9月、ホワイトハウスで開催された太平洋諸島フォーラム(PIF)で太平洋諸国指導者と並ぶ米バイデン大統領 (Photo by Win McNamee/Getty Images)

米国・太平洋諸島フォーラム首脳会議 気候変動とインフラへの焦点

最近、太平洋諸島フォーラム(PIF)の首脳陣をホワイトハウスに招いて首脳会議を開催したジョー・バイデン米大統領は、海面上昇から経済成長に至るまで、同地域に共通する課題の解決に向けた米国の取り組みを強調している。

ニューヨーク・タイムズ紙が報じたところでは、2023年9月下旬に2日間にわたり開催された米国・太平洋諸島フォーラム首脳会議では気候変動に焦点が当てられ、会議出席者等は地球温暖化と海面上昇により低地の太平洋島嶼国の危険が高まっていることに言及した。

バイデン大統領は首脳陣に対して、「気候危機に起因して国家的な地位や国連加盟国としての資格を喪失するといった事態が発生しないという保証を各国が望んでいることは十分に承知している」とし、 「今日、米国は太平洋島嶼国の意向を汲む姿勢を取ることを明確に表明している」と述べている。

現在、経済的威圧や軍事的強制といった手段を用いて勢力を伸ばす中国の活動に対する懸念が高まっているが、バイデン大統領はこの課題についても言及している。

米国政府の公式記録によると、バイデン大統領はまた、「米国は自由かつ安全で繁栄する開かれたインド太平洋地域を維持することに注力している」とし、 「米国はこの目標の達成を目指して、今回の会議に出席したすべての国々と協力することに全力で取り組む」と話している。

バイデン大統領は十数人の首脳陣に対して歓迎の意を示す前に、米国がクック諸島とニウエを国家承認すると発表した。 ニューヨーク・タイムズ紙が伝えたところでは、最近、ソロモン諸島とトンガに米国大使館が開設され、2024年にはバヌアツにも開設が予定されている。

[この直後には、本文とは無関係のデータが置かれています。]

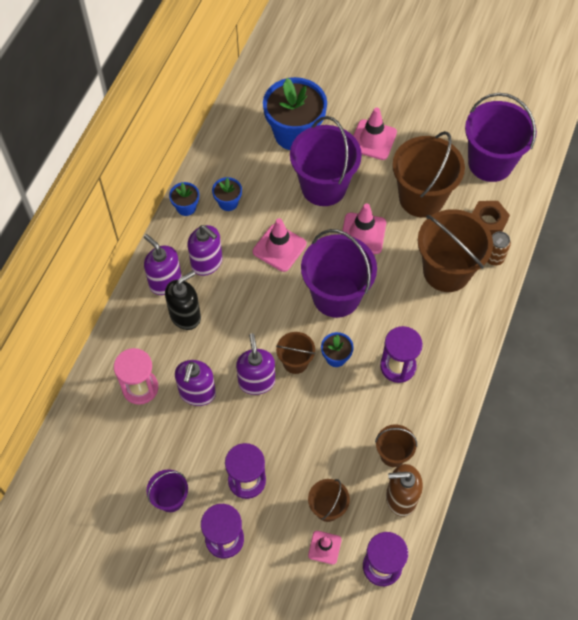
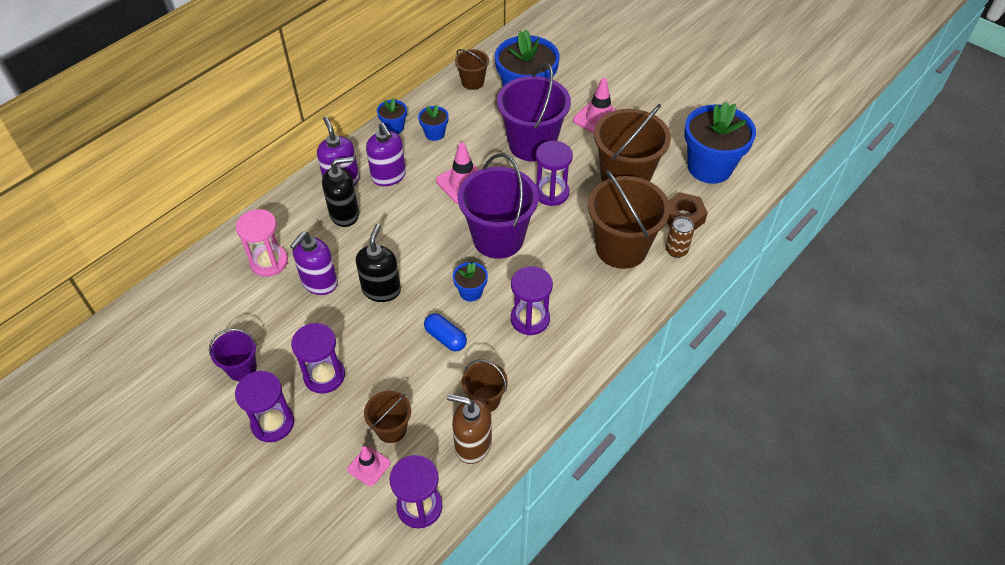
camera: 20 degrees right, 10 degrees down
(256, 381) = (381, 290): purple soap dispenser -> black soap dispenser
(295, 362) = (428, 284): brown bucket -> brown bucket (472, 82)
(334, 409) = (445, 338): none -> blue capsule
(363, 233) = (551, 193): pink traffic cone -> purple hourglass
(490, 163) = (709, 167): purple bucket -> blue flower pot

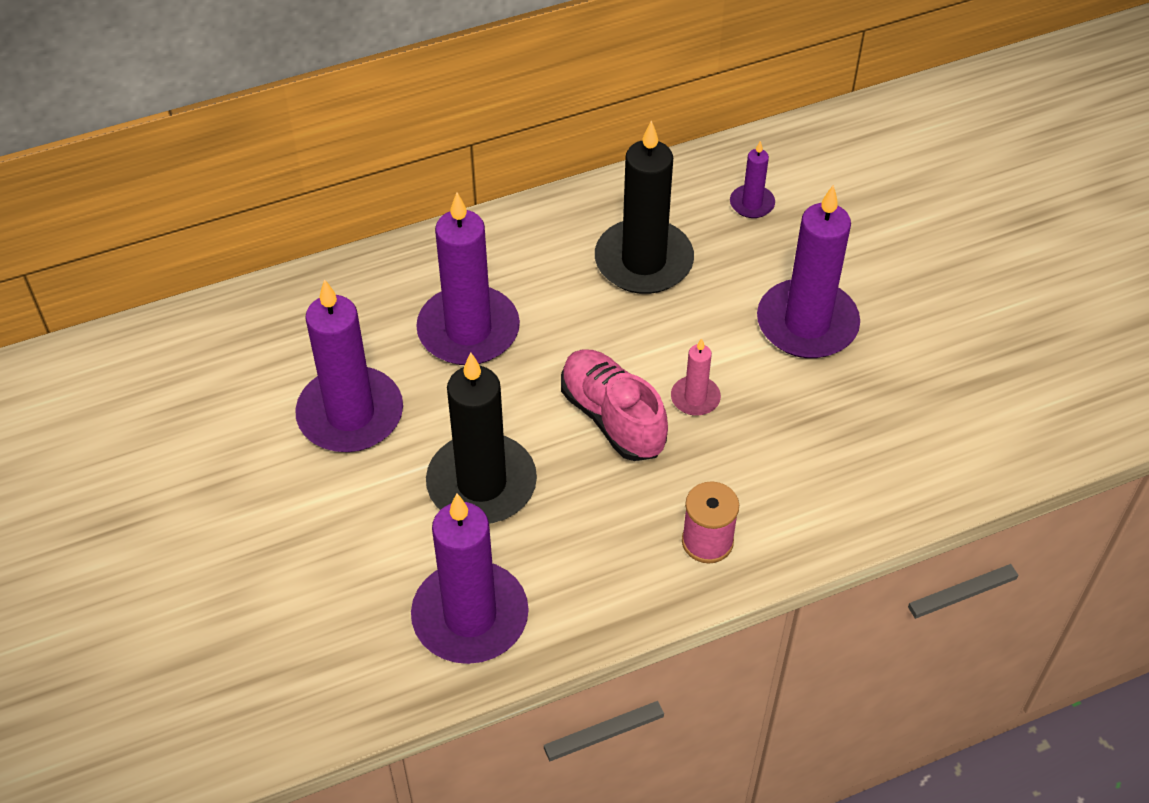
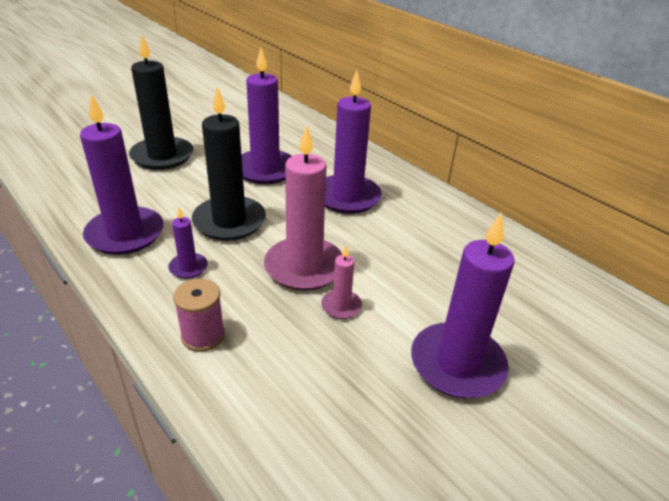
camera: 70 degrees right, 15 degrees down
(612, 417) = (304, 267): pink shoe -> pink candle
(643, 261) = (455, 259): black candle -> black candle (162, 156)
(752, 204) = (560, 307): purple candle -> purple candle (188, 267)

太平洋諸島フォーラムの加盟国・地域には、オーストラリア、クック諸島、フィジー、仏領ポリネシア、キリバス、マーシャル諸島、ミクロネシア連邦、ナウル、ニューカレドニア、ニュージーランド、ニウエ、パラオ、パプアニューギニア、サモア、ソロモン諸島、トンガ、ツバル、バヌアツの16か国2地域が含まれる。

中国の影響力拡大に対する懸念を踏まえ、米国は太平洋地域における外交・経済関係の強化を推進している。ロイター通信によると、2022年に開催された第1回太平洋諸島フォーラム首脳会議において、太平洋島嶼諸国が中国の「経済的威圧」を回避できるように、バイデン大統領は米国が諸国を支援することを首脳陣に誓約している。 米国政府は今後10年間にわたる新たな支援として約1200億円(8億1000万ドル)を拠出すると発表した。

バイデン大統領はまた、今回の第2回首脳会議で追加支援を表明している。

「強力な(経済)成長は強力なインフラから始まる」と述べたバイデン大統領は、 「太平洋島嶼国のインフラ改善を目的として、議会と協力して資金 [290億円相当(2億米ドル)] を拠出する構えである」と表明している。

ニューヨーク・タイムズ紙が報じたところでは、インターネット接続の基盤となる海底ケーブル事業や違法漁業対策など、太平洋島嶼諸国は「米国からの他の支援にも高い関心を抱いている」と見受けられる。

ガーディアン紙の取材に応じて、「米国は当地域に対して深い道徳的、戦略的、歴史的な関心を抱いている」と語った某米国高官は、 「その米国の誓約を今回再確認した」と続けている。